Mengenal Istilah Unicorn di Dunia Startup

Startup unicorn adalah istilah baru dalam dunia usaha. Unicorn yang merupakan makhluk mitologi seperti mewakili keistimewaan yang ada pada perusahaan-perusahaan startup tertentu. Pencapaian startup tersebut hampir seperti mitos. Sebenarnya apa sih startup unicorn itu? Simak di bawah ini.

 

1. Apa itu Startup Unicorn?

via publicdomainpictures.net

Perusahaan rintisan atau lazim disebut startup disebut sudah sampai pada level unicorn jika nilai valuasinya mencapai 1 milyar dolar AS atau setara dengan 13,1 triliun rupiah. Istilah ini pertama kali diperkenalkan oleh entrepreneur Aileen Lee. Ia memilih makhluk mitologi unicorn untuk menunjukkan betapa langkanya jenis perusahaan sukses seperti ini.

Sampai Maret 2017, sudah ada sekitar 223 perusahaan startup unicorn di dunia. Startup pertama yang berhasil menyandang label startup unicorn adalah Uber.

 

2. Apa Faktor Pendukungnya?

via pixabay.com

Lonjakan media sosial dan teknologi punya andil menciptakan perusahaan-perusahaan seperti ini. Mereka memiliki akses untuk mengembangkan bisnis mereka secara pesat.

Perusahaan-perusahaan startup unicorn ini juga banyak yang mengadopsi strategi GBF (Get Big Fast). Mereka mengumpulkan modal dari investor sebanyak-banyaknya agar bisa berkembang. Dengan begitu, mereka bisa sesegera mungkin melejit dan menyingkirkan perusahaan saingan.
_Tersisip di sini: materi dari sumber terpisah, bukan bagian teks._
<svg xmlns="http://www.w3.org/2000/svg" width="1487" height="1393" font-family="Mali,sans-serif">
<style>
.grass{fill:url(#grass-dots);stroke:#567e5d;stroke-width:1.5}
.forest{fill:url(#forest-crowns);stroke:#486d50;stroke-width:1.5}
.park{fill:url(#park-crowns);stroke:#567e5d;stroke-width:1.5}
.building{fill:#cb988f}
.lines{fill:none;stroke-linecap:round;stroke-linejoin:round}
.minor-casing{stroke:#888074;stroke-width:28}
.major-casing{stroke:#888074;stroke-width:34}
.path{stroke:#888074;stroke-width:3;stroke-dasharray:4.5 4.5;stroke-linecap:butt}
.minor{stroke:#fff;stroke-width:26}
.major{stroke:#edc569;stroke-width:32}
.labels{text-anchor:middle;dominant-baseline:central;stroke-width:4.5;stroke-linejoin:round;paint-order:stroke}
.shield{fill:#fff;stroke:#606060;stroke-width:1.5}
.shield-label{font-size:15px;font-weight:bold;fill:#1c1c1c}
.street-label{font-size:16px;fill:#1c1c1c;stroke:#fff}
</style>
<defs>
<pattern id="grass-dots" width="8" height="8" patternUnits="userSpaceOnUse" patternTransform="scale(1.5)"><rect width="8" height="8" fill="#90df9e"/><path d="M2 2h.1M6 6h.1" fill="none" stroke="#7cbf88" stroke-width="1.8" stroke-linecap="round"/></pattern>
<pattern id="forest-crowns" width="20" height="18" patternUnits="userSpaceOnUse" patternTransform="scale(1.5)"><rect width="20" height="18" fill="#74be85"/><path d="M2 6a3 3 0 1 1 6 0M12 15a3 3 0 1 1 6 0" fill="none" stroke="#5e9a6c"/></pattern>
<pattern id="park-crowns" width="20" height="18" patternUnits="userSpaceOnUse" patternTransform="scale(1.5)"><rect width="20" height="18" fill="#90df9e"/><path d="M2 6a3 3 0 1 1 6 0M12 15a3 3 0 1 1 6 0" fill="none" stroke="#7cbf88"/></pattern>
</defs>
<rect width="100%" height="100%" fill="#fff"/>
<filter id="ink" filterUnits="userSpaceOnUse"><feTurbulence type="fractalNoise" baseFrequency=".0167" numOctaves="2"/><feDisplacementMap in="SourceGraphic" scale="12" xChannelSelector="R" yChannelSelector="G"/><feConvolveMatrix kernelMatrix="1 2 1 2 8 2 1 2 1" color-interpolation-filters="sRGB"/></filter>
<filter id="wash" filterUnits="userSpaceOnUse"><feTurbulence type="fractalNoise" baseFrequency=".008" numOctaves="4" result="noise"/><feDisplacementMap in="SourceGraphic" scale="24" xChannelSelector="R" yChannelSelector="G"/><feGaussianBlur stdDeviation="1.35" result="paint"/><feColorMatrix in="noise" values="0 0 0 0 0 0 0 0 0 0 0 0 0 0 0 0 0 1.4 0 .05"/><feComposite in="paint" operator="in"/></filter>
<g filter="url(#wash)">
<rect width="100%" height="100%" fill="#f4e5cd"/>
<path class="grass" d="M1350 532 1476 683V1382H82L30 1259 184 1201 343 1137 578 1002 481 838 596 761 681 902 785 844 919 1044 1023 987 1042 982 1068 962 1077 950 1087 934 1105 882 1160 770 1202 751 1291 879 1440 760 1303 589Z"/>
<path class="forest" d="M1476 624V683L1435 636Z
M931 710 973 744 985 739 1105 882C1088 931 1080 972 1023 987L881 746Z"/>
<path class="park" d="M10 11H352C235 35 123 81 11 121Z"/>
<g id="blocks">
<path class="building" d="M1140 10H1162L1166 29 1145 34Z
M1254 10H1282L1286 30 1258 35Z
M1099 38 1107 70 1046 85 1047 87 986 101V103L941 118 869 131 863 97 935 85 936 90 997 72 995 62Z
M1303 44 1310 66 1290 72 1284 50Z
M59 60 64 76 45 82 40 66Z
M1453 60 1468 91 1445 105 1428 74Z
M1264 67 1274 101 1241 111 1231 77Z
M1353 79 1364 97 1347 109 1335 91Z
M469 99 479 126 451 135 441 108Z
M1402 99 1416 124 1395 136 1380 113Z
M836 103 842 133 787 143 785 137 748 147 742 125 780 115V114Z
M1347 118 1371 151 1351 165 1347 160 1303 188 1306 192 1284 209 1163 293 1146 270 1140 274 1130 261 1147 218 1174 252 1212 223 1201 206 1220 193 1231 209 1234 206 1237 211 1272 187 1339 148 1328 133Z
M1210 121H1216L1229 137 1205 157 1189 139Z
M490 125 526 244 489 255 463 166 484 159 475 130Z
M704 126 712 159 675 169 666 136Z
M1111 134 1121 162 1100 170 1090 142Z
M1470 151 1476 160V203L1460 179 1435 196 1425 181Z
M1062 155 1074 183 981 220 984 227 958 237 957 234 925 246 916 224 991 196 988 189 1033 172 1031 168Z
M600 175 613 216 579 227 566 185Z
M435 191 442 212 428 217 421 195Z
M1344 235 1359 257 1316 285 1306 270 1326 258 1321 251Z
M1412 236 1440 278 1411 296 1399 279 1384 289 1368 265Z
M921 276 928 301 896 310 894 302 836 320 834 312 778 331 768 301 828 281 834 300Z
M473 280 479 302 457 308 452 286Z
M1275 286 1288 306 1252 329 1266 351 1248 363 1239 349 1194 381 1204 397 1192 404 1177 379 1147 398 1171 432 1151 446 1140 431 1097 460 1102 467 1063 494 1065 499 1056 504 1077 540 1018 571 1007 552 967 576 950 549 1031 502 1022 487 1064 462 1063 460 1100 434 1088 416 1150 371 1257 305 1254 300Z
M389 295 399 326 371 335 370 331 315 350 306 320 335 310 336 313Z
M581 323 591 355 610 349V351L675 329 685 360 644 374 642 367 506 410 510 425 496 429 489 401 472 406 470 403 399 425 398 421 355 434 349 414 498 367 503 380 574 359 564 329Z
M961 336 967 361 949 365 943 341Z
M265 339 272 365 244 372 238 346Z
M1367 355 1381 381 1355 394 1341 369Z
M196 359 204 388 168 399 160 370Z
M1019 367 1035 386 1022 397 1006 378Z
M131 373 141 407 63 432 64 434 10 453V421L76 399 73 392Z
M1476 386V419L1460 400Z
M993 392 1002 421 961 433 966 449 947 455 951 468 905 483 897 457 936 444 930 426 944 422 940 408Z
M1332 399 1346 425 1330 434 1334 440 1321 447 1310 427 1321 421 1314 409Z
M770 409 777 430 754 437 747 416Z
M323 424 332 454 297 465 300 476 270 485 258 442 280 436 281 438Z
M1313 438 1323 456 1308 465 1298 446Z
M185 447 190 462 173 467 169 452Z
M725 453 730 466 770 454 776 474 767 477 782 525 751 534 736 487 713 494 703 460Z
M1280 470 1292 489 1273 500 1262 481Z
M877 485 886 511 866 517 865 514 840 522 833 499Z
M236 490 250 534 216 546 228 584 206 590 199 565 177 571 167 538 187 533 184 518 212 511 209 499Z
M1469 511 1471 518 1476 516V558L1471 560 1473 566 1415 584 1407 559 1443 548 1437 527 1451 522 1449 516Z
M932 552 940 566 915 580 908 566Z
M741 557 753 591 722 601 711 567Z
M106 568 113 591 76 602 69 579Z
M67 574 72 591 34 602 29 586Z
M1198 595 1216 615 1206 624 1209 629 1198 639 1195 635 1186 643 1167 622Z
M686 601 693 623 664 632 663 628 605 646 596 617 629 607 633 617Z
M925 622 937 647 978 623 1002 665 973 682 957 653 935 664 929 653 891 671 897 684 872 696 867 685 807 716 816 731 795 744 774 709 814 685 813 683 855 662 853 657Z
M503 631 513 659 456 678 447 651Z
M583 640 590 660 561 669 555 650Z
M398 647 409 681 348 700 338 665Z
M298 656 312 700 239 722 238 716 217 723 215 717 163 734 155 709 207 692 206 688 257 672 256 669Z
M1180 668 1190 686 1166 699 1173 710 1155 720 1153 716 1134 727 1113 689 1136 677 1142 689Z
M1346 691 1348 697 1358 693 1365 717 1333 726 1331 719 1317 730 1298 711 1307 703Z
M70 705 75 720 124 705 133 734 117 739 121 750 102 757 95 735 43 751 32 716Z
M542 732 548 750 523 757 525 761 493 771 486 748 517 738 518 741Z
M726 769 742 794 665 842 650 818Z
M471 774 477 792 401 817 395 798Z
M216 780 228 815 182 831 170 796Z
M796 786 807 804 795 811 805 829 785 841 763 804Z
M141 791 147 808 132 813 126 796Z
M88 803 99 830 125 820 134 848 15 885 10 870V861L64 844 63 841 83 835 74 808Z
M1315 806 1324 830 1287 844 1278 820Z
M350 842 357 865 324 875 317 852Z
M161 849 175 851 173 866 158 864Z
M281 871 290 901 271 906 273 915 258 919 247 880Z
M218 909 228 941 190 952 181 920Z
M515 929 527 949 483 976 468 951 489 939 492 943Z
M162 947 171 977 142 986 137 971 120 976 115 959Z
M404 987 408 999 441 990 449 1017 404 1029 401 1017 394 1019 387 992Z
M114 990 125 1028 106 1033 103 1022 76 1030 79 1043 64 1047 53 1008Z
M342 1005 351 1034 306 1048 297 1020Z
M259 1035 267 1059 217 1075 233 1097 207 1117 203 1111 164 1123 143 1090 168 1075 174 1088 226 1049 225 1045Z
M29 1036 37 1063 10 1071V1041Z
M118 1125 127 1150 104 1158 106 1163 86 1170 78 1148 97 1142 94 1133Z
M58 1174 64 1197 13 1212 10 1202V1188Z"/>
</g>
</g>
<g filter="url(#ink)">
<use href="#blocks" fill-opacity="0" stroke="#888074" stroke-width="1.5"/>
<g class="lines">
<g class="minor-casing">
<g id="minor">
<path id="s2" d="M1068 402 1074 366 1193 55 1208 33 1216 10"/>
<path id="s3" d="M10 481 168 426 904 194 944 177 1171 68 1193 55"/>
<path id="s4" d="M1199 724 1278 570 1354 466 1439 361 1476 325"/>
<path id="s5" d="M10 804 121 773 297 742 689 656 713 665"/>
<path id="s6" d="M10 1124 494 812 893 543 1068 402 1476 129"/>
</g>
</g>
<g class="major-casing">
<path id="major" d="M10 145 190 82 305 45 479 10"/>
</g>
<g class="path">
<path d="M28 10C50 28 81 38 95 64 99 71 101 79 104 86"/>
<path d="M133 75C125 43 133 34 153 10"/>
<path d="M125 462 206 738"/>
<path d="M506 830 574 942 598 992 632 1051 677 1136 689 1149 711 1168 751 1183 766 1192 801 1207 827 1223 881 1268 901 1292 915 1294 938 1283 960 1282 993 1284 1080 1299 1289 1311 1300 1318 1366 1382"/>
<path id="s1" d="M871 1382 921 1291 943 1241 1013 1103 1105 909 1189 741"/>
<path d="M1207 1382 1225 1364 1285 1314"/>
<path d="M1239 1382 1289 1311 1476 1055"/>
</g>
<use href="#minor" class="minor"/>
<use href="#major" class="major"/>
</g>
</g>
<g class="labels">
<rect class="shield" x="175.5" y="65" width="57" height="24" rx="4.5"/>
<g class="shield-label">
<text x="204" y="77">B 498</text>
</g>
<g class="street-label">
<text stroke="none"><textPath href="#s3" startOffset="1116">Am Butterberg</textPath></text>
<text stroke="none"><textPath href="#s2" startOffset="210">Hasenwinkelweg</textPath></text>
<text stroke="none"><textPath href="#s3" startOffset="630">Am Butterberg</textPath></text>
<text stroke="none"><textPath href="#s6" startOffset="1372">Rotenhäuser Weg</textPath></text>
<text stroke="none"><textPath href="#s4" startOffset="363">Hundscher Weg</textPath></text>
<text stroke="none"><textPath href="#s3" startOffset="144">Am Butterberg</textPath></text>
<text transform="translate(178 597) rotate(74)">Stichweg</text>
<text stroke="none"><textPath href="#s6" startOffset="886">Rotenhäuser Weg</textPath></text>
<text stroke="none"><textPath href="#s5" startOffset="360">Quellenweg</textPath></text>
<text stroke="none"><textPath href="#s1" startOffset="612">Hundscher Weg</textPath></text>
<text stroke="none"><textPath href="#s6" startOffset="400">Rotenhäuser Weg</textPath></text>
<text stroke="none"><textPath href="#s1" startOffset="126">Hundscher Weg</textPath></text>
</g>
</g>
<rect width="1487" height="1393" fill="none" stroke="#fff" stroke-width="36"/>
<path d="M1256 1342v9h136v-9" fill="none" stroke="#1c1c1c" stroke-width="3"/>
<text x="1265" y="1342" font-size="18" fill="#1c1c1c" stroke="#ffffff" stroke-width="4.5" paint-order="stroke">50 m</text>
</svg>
Faktor lain, banyak dari perusahaan startup unicorn yang lahir dari campur tangan perusahaan besar seperti Apple, Google dan Facebook. Perusahaan besar tersebut lebih memilih untuk mencaplok perusahaan startup yang sudah matang ketimbang merintis sendiri dari awal.

 

3. Startup Unicorn dari Indonesia

A post shared by jawapostv (@jawapos_tv) on

Indonesia sudah punya lho perusahaan dengan predikat unicorn. Nama-nama perusahaan ini pasti sudah tidak asing lagi, yakni Traveloka, Tokopedia, dan Gojek.

Gojek yang layanan utamanya adalah transportasi online memiliki nilai valuasi 1,3 miliar dolar AS atau sekitar 13 triliun rupiah. Tokopedia yang menjadi marketplace nomor satu di Indonesia memiliki total pendanaan mencapai 1 miliar dolar AS. Sementara Traveloka, perusahaan yang bergerak di bidang penjualan tiket transportasi dan booking hotel mendapatkan pendanaan mencapai 1 miliar dolar dari investornya.

 

4. Sisi Buruk Startup Unicorn

via wikimedia.org

Pertumbuhan yang pesat dari perusahaan-perusahaan ini bukan berarti enggak ada risikonya. Bill Gurney, seorang analis ekonomi, memprediksi semakin bertambahnya perusahaan semacam ini kemungkinan akan berakhir seperti ledakan perusahaan berbasis internet pada awal tahun 2000-an. Perusahaan ini muncul karena perkembangan internet dan besarnya ekspektasi, namun enggak disertai dengan kesinambungan perusahaan yang solid.

 

5. Selanjutnya apa?

A post shared by Fintechtime (@fintechtime) on

Dengan begitu banyaknya perusahaan startup unicorn yang bermunculan, kini muncul istilah baru lagi. Decacorn adalah perusahaan startup yang nilai valuasinya sekurang-kurangnya 10 miliar dolar AS. Ada pula hectocorn, perusahaan startup yang nilai valuasinya melampaui 100 miliar dolar. Perusahaan seperti Uber, Xiaomi, Airbnb, dan Dropbox sudah mencapai predikat-predikat tersebut.

 

 Nah, sekarang kalau ada temanmu yang ngobrol tentang unicorn, tanyakan lagi unicorn dalam istilah mana? Unicorn di startup atau unicorn di cerita dongeng?